ZitatI believe that I try to touch the fundamental essences of the struggle of existence that are timeless and universal, so that I can reach through the proscenium arch and sort of gather the audience into my arms and bring them into the stage and say, "You feel these things with me; you feel these emotions with me. You put yourself into these situations and when you go out of here and you wrestle with those thoughts and emotions, you might go out of here a better person."

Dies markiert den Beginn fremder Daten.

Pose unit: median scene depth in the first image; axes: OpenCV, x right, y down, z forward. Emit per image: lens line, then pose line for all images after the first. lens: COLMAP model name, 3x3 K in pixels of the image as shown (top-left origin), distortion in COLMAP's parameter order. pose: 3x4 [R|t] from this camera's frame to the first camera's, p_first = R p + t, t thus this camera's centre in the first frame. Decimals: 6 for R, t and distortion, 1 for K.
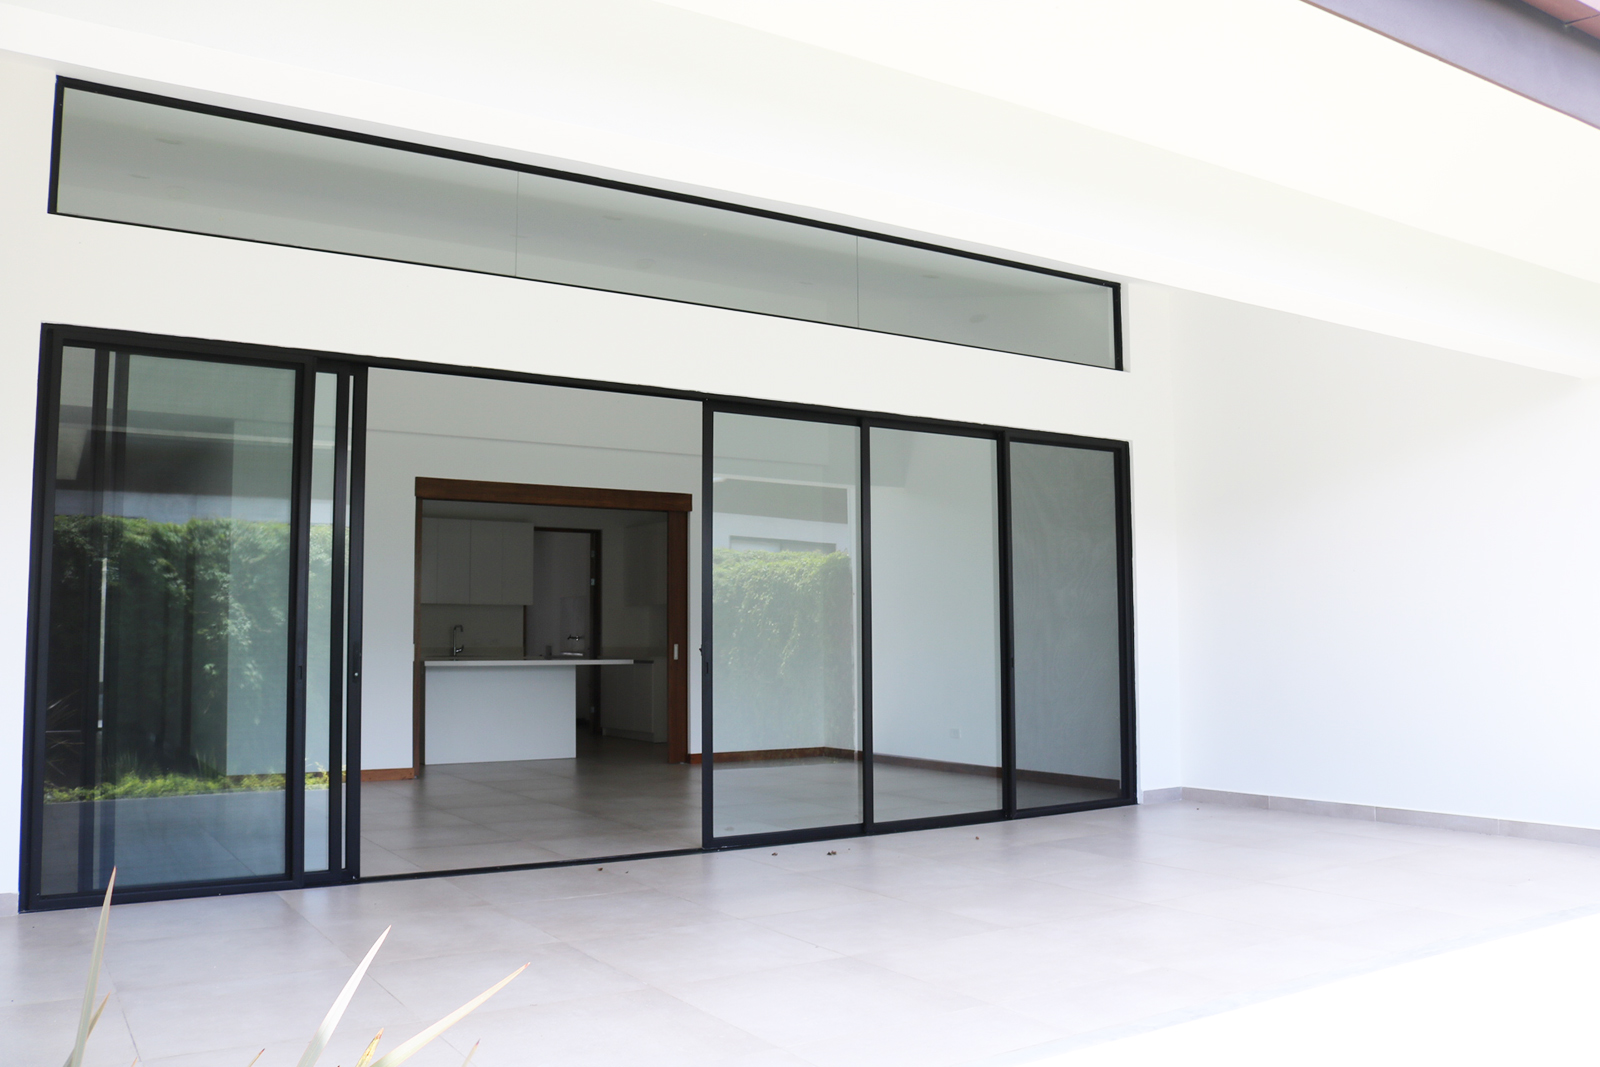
lens RADIAL K [[1304.6, 0, 800.0], [0, 1304.6, 533.5], [0, 0, 1]] dist [-0.002506, 0.001998]
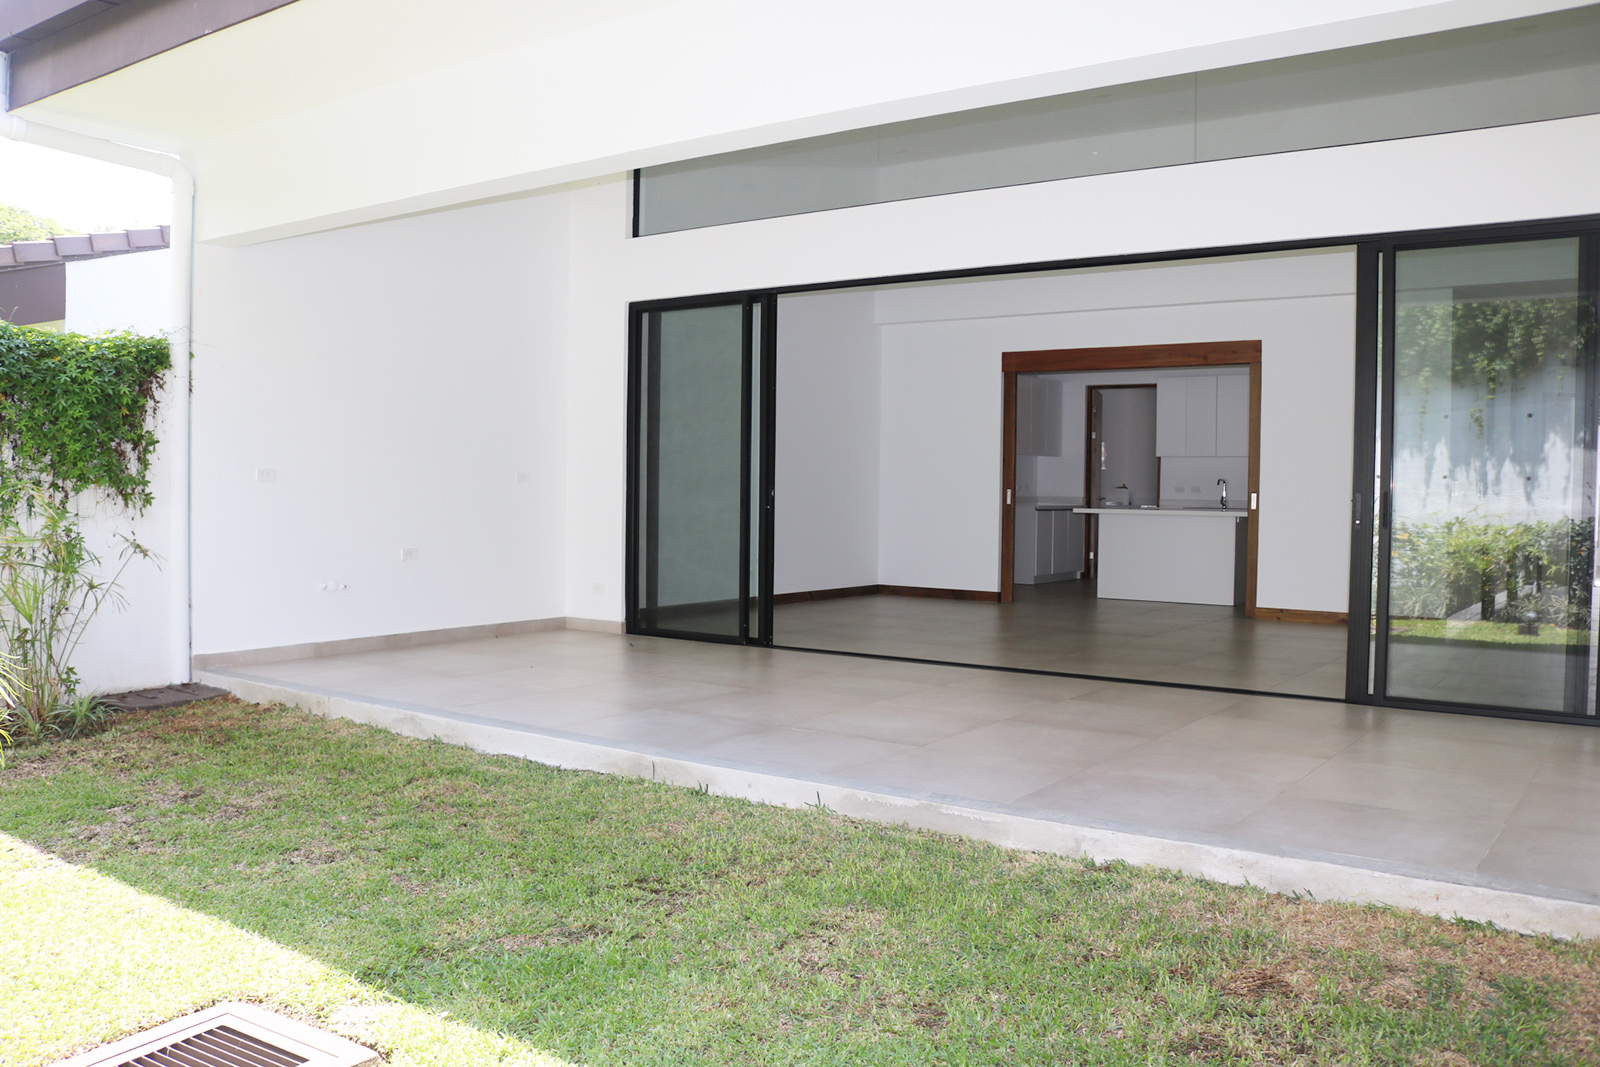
lens RADIAL K [[1304.6, 0, 800.0], [0, 1304.6, 533.5], [0, 0, 1]] dist [-0.002506, 0.001998]
pose [[0.410764, 0.031712, -0.911190, 1.018856], [0.056973, 0.996549, 0.060366, 0.050173], [0.909960, -0.076710, 0.407540, 0.429111]]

Dieses Zitat aus einem Interview aus den 80er Jahren gibt eine Ahnung des künstlerischen Selbstverständnisses einer Ausnahmeerscheinung des letzten Jahrhunderts. Ein Thread über Jon Vickers fehlt bisher bei Tamino, sein 80ter Geburtstag im Oktober des letzten Jahres ging leider, vom Forum unbemerkt, vorüber. Dennoch findet er sich unter den Lieblingssängern 2006 im entsprechenden Thread immerhin auf Platz 22, muss bei vergleichbarem Repertoire nur Melchior den Vortritt lassen (womit aus meiner Sicht die beiden herausragenden „Ereignisse“ des dramatischen Tenorgesangs im 20 Jahrhundert genannt wären)
Vickers hat sich, wie das Zitat verdeutlicht, nie als Entertainer begriffen. Als Künstler wie als Mensch von großer Eigenart, schwierig und kompromisslos, lehnte er Rollen wie den jungen Siegfried (fraglich, ob er die hohe Tessitura bewältigt hätte) und Tannhäuser aus moralischen Gründen ab, andererseits gab es immer wieder zahlreiche Anekdoten mit zwiespältiger Wirkung. Fest steht, dass uns dieser Künstler Rollenportraits hinterlassen hat, die aus dem Rahmen treten. In erster Linie sind hier wohl Peter Grimes, Aeneas, Otello und Tristan zu nennen. Aber auch als Florestan, Don Jose oder Siegmund hat er eindringliche Darstellungen abgeliefert.
Derart eloquente dramatische Darstellungskunst ist schnell geeignet, die Zuhörerschaft zu spalten. Was den einen fasziniert, nervt den anderen. Hinzu kommen bei Vickers stimmliche und gesangliche Charakteristika, die sehr unterschiedliche Wirkung bei den Menschen erzielt haben. Die Stimme war von großer Eigenart, eher rau und heiser im Klangcharakter. Sie strahlte in Verbindung mit dem schier unerschöpflichen Volumen nicht tenoralen Glanz, sondern eher pure Kraft und Energie aus. (Man höre beispielsweise das „Esultate“ in der Aufnahme unter Serafin). Vickers machte jedoch auch von der Fähigkeit, dieses mächtige Organ subtil einzusetzen, häufig Gebrauch. Auch an dieser Stelle ist wieder eine Eigenart festzustellen, denn unabhängig davon, ob die künstlerische Absicht bisweilen nicht in einem perfekt gestützten Mezza Voce, sondern eher in einem merkwürdigenden Säuseln mündete, schien der Klang irgendwie nie organisch mit dem Charakter der Vollstimme verbunden.
Dennoch, selbst der gestrenge Jürgen Kesting urteilt fasziniert , dass die Kunst von Vickers nicht mit normalen Maßstäben zu messen sei, schon gar nicht mit rein vokalen. Ich persönlich habe immer den Eindruck, das der Mann tatsächlich um sein Leben singt, finde auch den Stimmklang im Bezug zu den dargestellten Charakteren durchaus passend – eben stimmig.
Fast wäre die Bühne an Vickers vorbeigegangen, er hatte sich schon selbst eine Frist gesetzt, seine sängerischen Pläne zu begraben, da es mit der Karriere nicht recht voran ging, als dann doch der Ruf nach Covent Garden kam und die Weltkarriere beginnen konnte. Die Opernwelt wäre ärmer gewesen ohne Ihn. Zum Glück ist er in vielen seiner besten Rollen gut dokumentiert. Sogar ein Video von seinem Tristan existiert und obwohl es qualitativ locker mit einer der gerade ach so modischen Handy-Kameras aufgenommen sein könnte, teilt sich die Ausnahmeerscheinung Vickers mit (Nilsson als Isolde!)